**REQUIRED WORK**
For the material that follows, state how many lines contain the word "pixels", and add nothing.

**SUPPLIED ENTRIES**
##########
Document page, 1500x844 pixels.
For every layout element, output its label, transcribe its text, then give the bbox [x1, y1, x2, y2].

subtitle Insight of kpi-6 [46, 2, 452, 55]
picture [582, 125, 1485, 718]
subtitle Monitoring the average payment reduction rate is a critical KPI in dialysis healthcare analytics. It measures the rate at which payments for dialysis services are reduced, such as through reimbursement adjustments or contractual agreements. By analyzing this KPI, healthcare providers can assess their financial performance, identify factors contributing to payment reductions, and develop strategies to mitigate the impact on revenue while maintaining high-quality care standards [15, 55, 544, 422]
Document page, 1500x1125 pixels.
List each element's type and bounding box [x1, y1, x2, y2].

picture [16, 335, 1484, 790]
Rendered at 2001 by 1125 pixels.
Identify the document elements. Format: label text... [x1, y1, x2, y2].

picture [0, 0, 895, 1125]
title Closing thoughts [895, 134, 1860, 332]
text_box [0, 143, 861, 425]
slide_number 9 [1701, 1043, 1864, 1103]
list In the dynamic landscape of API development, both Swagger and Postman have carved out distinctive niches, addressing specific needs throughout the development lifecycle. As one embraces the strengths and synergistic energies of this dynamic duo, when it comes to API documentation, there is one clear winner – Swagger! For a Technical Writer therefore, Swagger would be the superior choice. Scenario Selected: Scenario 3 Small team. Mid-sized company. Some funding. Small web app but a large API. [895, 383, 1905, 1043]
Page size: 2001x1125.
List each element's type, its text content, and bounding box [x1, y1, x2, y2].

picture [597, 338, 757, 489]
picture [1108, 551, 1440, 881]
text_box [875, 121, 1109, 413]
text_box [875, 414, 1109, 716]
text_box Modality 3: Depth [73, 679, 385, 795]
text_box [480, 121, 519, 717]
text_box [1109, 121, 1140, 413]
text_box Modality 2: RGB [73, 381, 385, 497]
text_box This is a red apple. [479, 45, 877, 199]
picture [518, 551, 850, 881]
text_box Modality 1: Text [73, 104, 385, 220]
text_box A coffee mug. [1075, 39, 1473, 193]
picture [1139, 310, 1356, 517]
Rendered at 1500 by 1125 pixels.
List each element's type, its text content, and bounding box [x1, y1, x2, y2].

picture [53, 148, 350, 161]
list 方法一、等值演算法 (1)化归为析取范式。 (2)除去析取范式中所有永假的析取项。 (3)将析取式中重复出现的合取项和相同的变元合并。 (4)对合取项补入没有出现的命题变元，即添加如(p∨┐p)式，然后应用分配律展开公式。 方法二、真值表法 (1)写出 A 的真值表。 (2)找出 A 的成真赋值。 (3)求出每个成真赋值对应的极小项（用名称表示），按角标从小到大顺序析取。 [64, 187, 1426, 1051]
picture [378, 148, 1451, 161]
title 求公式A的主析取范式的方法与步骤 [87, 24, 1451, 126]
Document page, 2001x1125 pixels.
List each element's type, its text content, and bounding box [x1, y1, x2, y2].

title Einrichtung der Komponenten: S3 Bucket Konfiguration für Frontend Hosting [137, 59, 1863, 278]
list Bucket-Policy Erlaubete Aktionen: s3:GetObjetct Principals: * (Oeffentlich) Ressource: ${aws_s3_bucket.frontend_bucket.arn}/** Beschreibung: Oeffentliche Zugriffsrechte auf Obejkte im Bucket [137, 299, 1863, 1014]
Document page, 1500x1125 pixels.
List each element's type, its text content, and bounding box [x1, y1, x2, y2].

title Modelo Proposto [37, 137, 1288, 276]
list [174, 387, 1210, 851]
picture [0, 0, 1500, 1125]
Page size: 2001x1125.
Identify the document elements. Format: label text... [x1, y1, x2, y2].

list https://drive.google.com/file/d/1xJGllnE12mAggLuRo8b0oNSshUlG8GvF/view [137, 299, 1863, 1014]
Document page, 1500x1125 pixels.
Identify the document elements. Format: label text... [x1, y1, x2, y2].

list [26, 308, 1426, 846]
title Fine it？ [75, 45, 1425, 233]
##########
**EXPECTED ANSWER**
7